If that's correct, then I think a solution is to have the concept of an owning element for each physics point. One could establish the convention that the element having the lowest element GID among those sharing the physics point is the owner or, similarly, the lowest dynamics GID. Edit later: Actually, the element convention would lead to one element having just four physics columns, bad for load balancing. In EAM, I think Patrick Worley may have implemented a number of more sophisticated schemes for load balancing optimally. Once pgN is in, load balance will be trivial since only one element is associated with a pgN physics column.
I think the owning element is dictated by dynamics (the dot mod does the resolution of shared dofs, picking the elem with smallest GID to own the dof). I'll double check this snippet, and if you're right, I suspect we can easily fix it.
Looking at the code again, I think this is a leftover from the initial implementation of p2d and all the grid specs in scream. There was a bug we fixed quite a bit of time ago, which had scream dofs not ordered correctly, causing mismatch of dofs numbering against v0. I suspect this snippet in the remapper was relying on some assumption in the original implementation, and didn't get fixed.
Ok, I think I see the issue (though I have no idea why all tests pass if I'm seeing well). Will report shortly.
@ambrad nailed it when he pointed to the p2d map. The fix is not that complicated, so I should have a PR up by the end of the day (in some timezone).
Nice sleuthing! Looking forward to the PR. Thanks @ambrad and @bartgol for getting to the bottom of this.

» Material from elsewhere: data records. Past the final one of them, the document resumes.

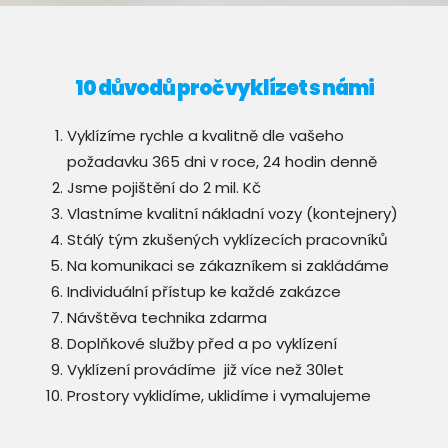
10 důvodů proč vyklízet s námi
Vyklízíme rychle a kvalitně dle vašeho
požadavku 365 dni v roce, 24 hodin denně
Jsme pojištění do 2 mil. Kč
Vlastníme kvalitní nákladní vozy (kontejnery)
Stálý tým zkušených vyklízecích pracovníků
Na komunikaci se zákazníkem si zakládáme
Individuální přístup ke každé zakázce
Návštěva technika zdarma
Doplňkové služby před a po vyklízení
Vyklízení provádíme již více než 30let
Prostory vyklidíme, uklidíme i vymalujeme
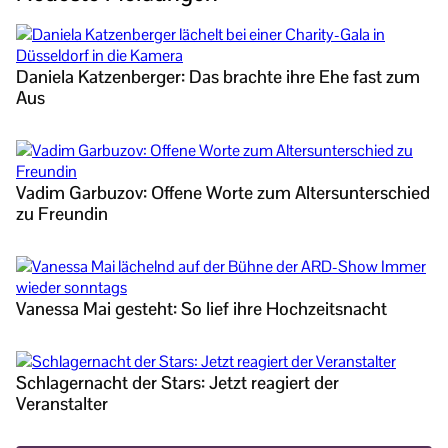
Daniela Katzenberger: Das brachte ihre Ehe fast zum
Aus
Vadim Garbuzov: Offene Worte zum Altersunterschied
zu Freundin
Vanessa Mai gesteht: So lief ihre Hochzeitsnacht
Schlagernacht der Stars: Jetzt reagiert der
Veranstalter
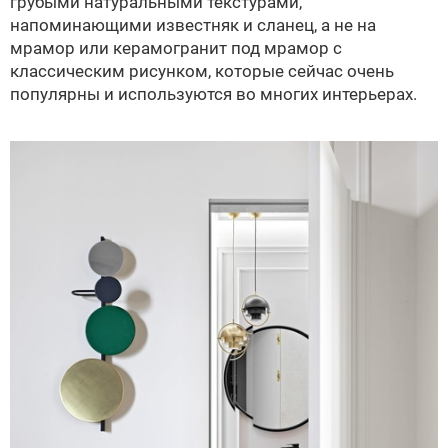
грубыми натуральными текстурами,
напоминающими известняк и сланец, а не на
мрамор или керамогранит под мрамор с
классическим рисунком, которые сейчас очень
популярны и используются во многих интерьерах.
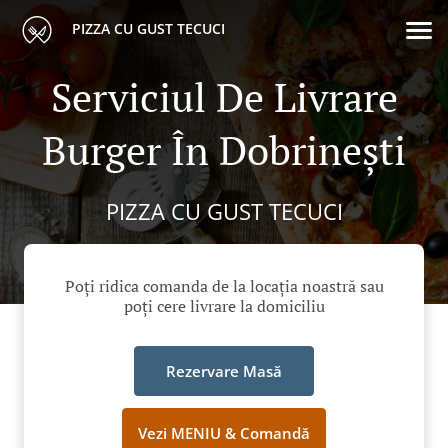
PIZZA CU GUST TECUCI
Serviciul De Livrare
Burger În Dobrineşti
PIZZA CU GUST TECUCI
Poți ridica comanda de la locația noastră sau
poți cere livrare la domiciliu
Rezervare Masă
Vezi MENIU & Comandă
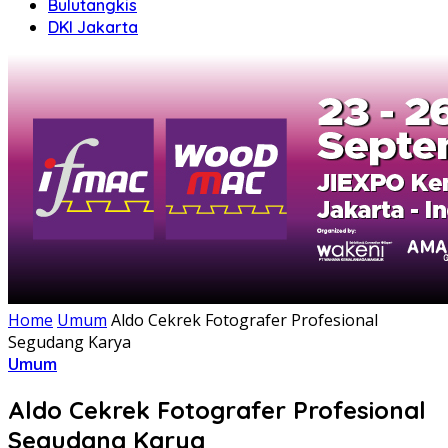
Bulutangkis
DKI Jakarta
Home
Umum
Aldo Cekrek Fotografer Profesional
Segudang Karya
Umum
Aldo Cekrek Fotografer Profesional
Segudang Karya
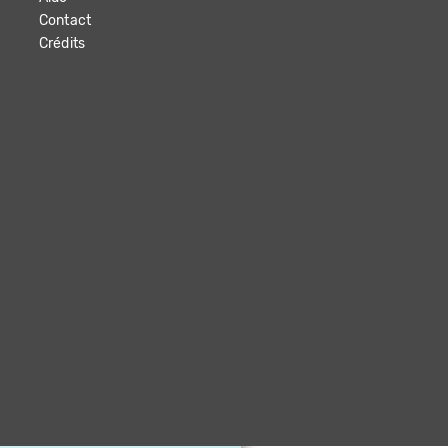
Contact
Crédits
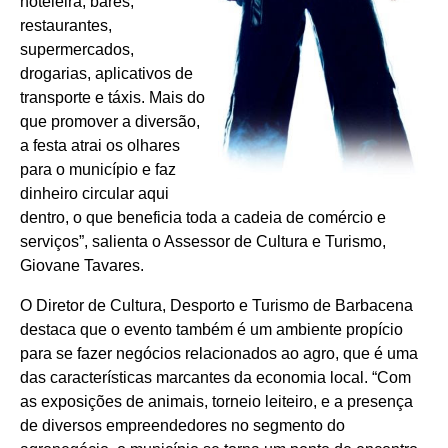
hoteleira, bares,
restaurantes,
supermercados,
drogarias, aplicativos de
transporte e táxis. Mais do
que promover a diversão,
a festa atrai os olhares
para o município e faz
dinheiro circular aqui
dentro, o que beneficia toda a cadeia de comércio e
serviços”, salienta o Assessor de Cultura e Turismo,
Giovane Tavares.
O Diretor de Cultura, Desporto e Turismo de Barbacena
destaca que o evento também é um ambiente propício
para se fazer negócios relacionados ao agro, que é uma
das características marcantes da economia local. “Com
as exposições de animais, torneio leiteiro, e a presença
de diversos empreendedores no segmento do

Sorry, but I have to cut the enthusiasm. What Andrew said was not entirely true. Here are a few key points of dofs construction:
These points ensure that, regardless of number of ranks, each physics DOF is always matched to the same dynamics column.

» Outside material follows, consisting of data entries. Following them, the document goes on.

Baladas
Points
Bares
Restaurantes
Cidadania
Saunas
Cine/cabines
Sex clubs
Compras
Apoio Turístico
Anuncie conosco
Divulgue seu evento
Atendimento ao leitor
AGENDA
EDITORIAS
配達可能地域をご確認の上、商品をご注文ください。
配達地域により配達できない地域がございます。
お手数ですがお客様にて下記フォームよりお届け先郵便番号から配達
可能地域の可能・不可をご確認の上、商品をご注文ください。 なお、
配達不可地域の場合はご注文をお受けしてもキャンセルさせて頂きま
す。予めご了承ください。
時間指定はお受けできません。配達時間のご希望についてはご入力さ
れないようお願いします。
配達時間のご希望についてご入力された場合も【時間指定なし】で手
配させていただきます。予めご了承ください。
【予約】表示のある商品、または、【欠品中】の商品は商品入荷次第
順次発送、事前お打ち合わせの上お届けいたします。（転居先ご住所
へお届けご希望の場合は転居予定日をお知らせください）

I verified (by enriching the SE grid with some extra data) that the map
SE_elemGID ( SE_elemLID ( dynLID ( pys gid )))
gave the same answer on 1 and 4 ranks (while I am getting diffs for the np1 vs np4 test).

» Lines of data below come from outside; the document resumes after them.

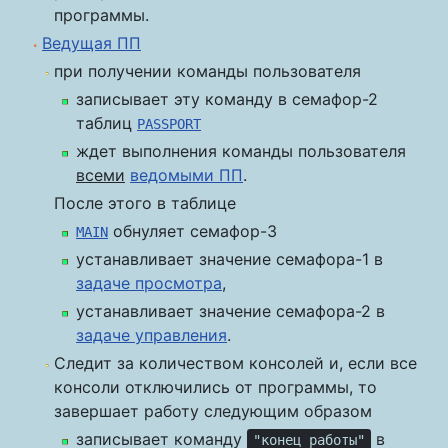
программы.
Ведущая ПП
при получении команды пользователя
записывает эту команду в семафор-2
таблиц
PASSPORT
ждет выполнения команды пользователя
всеми
ведомыми ПП
.
После этого в таблице
обнуляет семафор-3
MAIN
устанавливает значение семафора-1 в
задаче просмотра
,
устанавливает значение семафора-2 в
задаче управления
.
Следит за количеством консолей и, если все
консоли отключились от программы, то
завершает работу следующим образом
записывает команду
в
"конец работы"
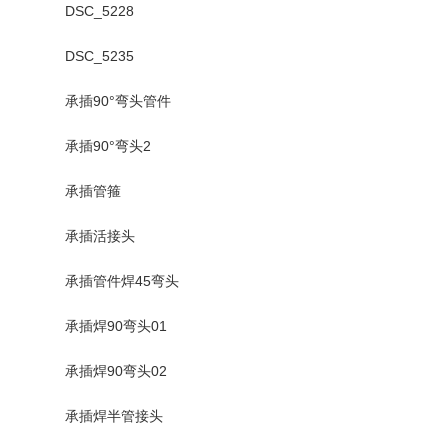
DSC_5228
DSC_5235
承插90°弯头管件
承插90°弯头2
承插管箍
承插活接头
承插管件焊45弯头
承插焊90弯头01
承插焊90弯头02
承插焊半管接头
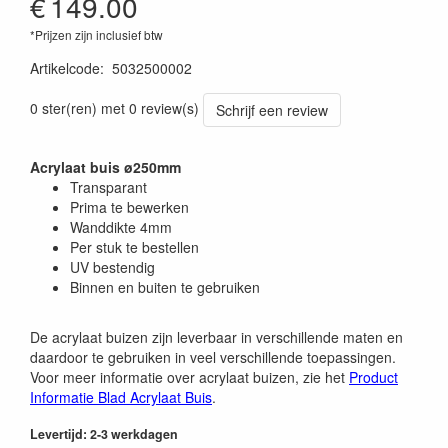
€
149.00
*Prijzen zijn inclusief btw
Artikelcode
:
5032500002
0 ster(ren) met 0 review(s)
Schrijf een review
Acrylaat buis ø250mm
Transparant
Prima te bewerken
Wanddikte 4mm
Per stuk te bestellen
UV bestendig
Binnen en buiten te gebruiken
De acrylaat buizen zijn leverbaar in verschillende maten en
daardoor te gebruiken in veel verschillende toepassingen.
Voor meer informatie over acrylaat buizen, zie het
Product
Informatie Blad Acrylaat Buis
.
Levertijd: 2-3 werkdagen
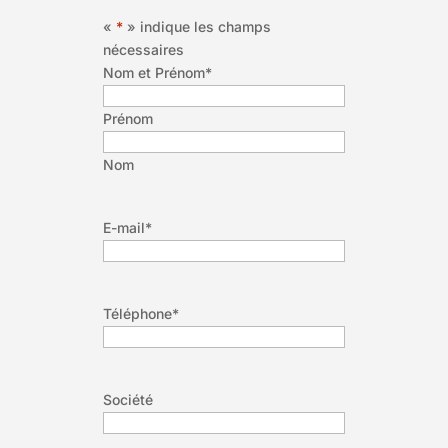
«
*
» indique les champs
nécessaires
Nom et Prénom
*
Prénom
Nom
E-mail
*
Téléphone
*
Société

Edit: there is still the chance things are not entirely correct, but it's a small chance: it is possible that while gathering dynamics dofs, I'm scanning the element list in the wrong order.
Ok, I can confirm that the p2d map is indeed correct, despite the misleading comment at the beginning of the cpp file:
// For each phys dofs, we find a corresponding dof in the dyn grid.
// Notice that such dyn dof may not be unique (if phys dof is on an edge
// of a SE element), but we don't care. We just need to find a match.
// The BoundaryExchange already takes care of syncing all shared dyn dofs.
We do care which dynamics dof we grab, but it just so happens that we are grabbing the same one, regardless of number of ranks,
The homme_shoc_cld_spa_p3_rrtmgp test in the SCREAM unit test suite fails when comparing solutions from running with a different number of ranks, when the grid is switched to ne4.
Note this does not have the same fails when the grid is the default ne2.